◆ ページ本文 ◆
+++

我輩は無名である。名前はまだない

スクリーンを後にしながらこう考えた。智に働けば角が立つ。情に棹させば流される。意地を通せば窮屈だ。兎角に人の世は生きにくい。生きにくさが高じると、映画でも観て、別の人の世を生きたくなる。どんな人生も生きにくいと悟った時、散文が生まれて、映画が出来る。

映画について語る時に、僕が騙ること。

雨にも負けて、風にも負けて、

夏の暑さにも負け続けてきた33年間。

 

そんな人生の中で、

私はこの10年ほど、本を中心に仕事をしてきた。

ある時は遊べる本屋の書店員として。

またある時は書店営業マンとして。

またまたある時は生活提案型の書店員として。

 

そんな私がこの1年、映画を生業にしている。

いや、生業というにはいささかおこがましい。

なにせ、何も結果を残していないのだから。

+++

[ピクセル座標の一覧]

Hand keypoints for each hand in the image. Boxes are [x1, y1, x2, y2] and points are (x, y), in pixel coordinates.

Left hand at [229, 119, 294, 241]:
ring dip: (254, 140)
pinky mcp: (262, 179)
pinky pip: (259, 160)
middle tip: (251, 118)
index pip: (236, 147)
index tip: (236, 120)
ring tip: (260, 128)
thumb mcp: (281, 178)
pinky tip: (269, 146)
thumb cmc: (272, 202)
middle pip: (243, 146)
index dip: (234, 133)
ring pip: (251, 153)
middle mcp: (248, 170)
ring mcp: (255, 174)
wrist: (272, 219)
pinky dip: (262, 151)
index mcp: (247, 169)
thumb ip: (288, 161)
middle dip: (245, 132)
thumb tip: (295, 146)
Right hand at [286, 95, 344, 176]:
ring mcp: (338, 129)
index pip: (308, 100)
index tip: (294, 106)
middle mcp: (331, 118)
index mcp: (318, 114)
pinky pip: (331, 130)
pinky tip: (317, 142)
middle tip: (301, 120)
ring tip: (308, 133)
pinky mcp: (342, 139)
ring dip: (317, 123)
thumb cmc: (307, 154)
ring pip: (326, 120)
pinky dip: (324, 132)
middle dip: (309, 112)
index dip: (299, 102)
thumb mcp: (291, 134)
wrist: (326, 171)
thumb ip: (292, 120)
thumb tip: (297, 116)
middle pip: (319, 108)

+++

◆ 課題の目的 ◆
ページ本文で、書き手がこの10年ほど本を中心に仕事をしてきたときの立場をすべて挙げてください。

◆ 解答欄 ◆
・遊べる本屋の書店員
・書店営業マン
・生活提案型の書店員